Seit 2018 untersucht ein kriminologisches Projekt die sog. „Körperverletzung im Amt durch Polizeibeamt*innen“, kurz KviAPol, empirisch. Ein einzigartiges Projekt, wird polizeiliches Fehlverhalten in Deutschland doch kaum wissenschaftlich untersucht. So wurden erstmals systematisch Daten zu Betroffenen rechtswidriger polizeilicher Gewaltausübung erhoben. Dabei kam es zu verschiedenen Ergebnissen die für uns heute auch interessant sind wie ich denke. Bei Todesfällen durch Polizeieinsätzen wird – wenn überhaupt – nämlich meist ein Ermittlungsverfahren wegen Körperverletzung mit Todesfolge eingeleitet.

In den weit überwiegenden Fällen wird Körperverletzung im Amt nur dann sichtbar, wenn eine Anzeige erstattet wird. Die Fälle, die angezeigt werden, werden so den Ermittlungsbehörden bekannt und tauchen in der Statistik auf. Diese Fälle werden als Hellfeld bezeichnet. Die Studie zeigt: nur 14% der berichteten Fälle von übermäßiger physischer Gewalt werden angezeigt, in 17 von 20 Fällen passiert auf juristischer Ebene gar nichts.
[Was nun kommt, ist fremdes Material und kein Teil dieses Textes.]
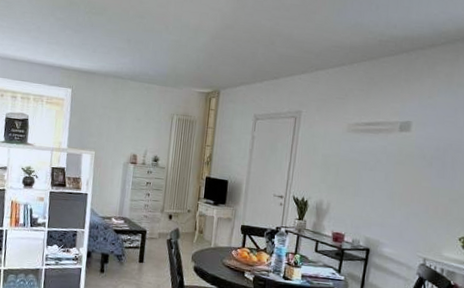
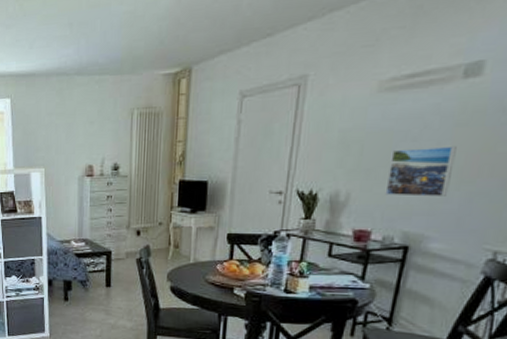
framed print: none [353,174,397,213] -> present [385,145,457,197]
Von der Studie auf die Gesamtgesellschaft übertragen, kann man davon ausgehen dass das Dunkelfeld mindestens fünfmal so groß ist wie das Hellfeld.

Die vier meistgenannten Gründe gegen eine Anzeigenerstattung waren der Glaube, dass eine Anzeige gegen Polizistinnen zu nichts führen würde; die Nichtidentifizierbarkeit der Täterinnen; die Angst vor einer Gegenanzeige und mangelnde Beweise. Das Vertrauen in eine staatliche Aufarbeitung des Geschehens war bei den Befragten also gering ausgeprägt.
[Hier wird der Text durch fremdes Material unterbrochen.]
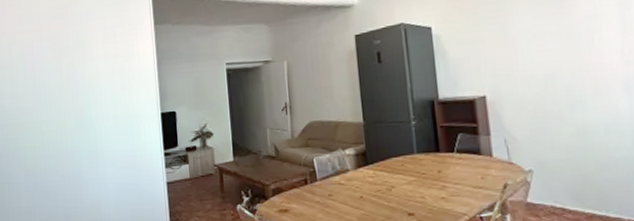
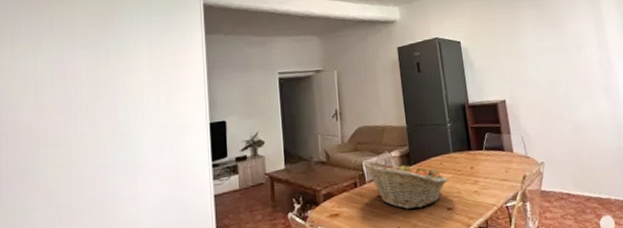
fruit basket: none [314,157,409,212] -> present [362,160,447,209]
Wie sollte es auch anders sein? Denn von all denen Anzeigen die doch aufgegeben werden, landen gerade einmal 2% vor Gericht, d.h. es kommt zu einer Anklage. In Situationen mit vergleichbarer Beweislage wie einfacher Körperverletzung oder Straftaten gegen die sexuelle Selbstbestimmung, bei denen auch meist Aussage gegen Aussage steht, ist diese Quote aber bei 25%!

Und Verurteilungen? Die Verurteilungswahrscheinlichkeit von Polizist*innen die vor Gericht landen ist nur halb so groß wie in ähnlich gelagerten Fällen von „Normalbürgern“. In der Kombination bedeutet dies:

Von 2020 Polizist*innen die im Jahr 2018 wegen Körperverletzung im Amt Anzeigen kassiert haben, wurden gerade einmal 7 verurteilt! Und das ist nur das Hellfeld!

Das sind auffallend und ungewöhnlich niedrige Quoten, die sich vor allem durch die besondere Behandlung von Polizeizeugen vor Gericht sowie den in den Sicherheitsbehörden existierenden Korpsgeist erklären lassen, wo ein Beamter den anderen deckt. Ich denke, dass es vor diesem Hintergrund mangelnder Strafverfolgung nicht überrascht, wenn Beamte einer rassistischen und teils rechtsextremen Behörde im Alltag übermäßig oft unverhältnissmäßige Gewalt anwenden die immer wieder auch zum Tod von Menschen führt.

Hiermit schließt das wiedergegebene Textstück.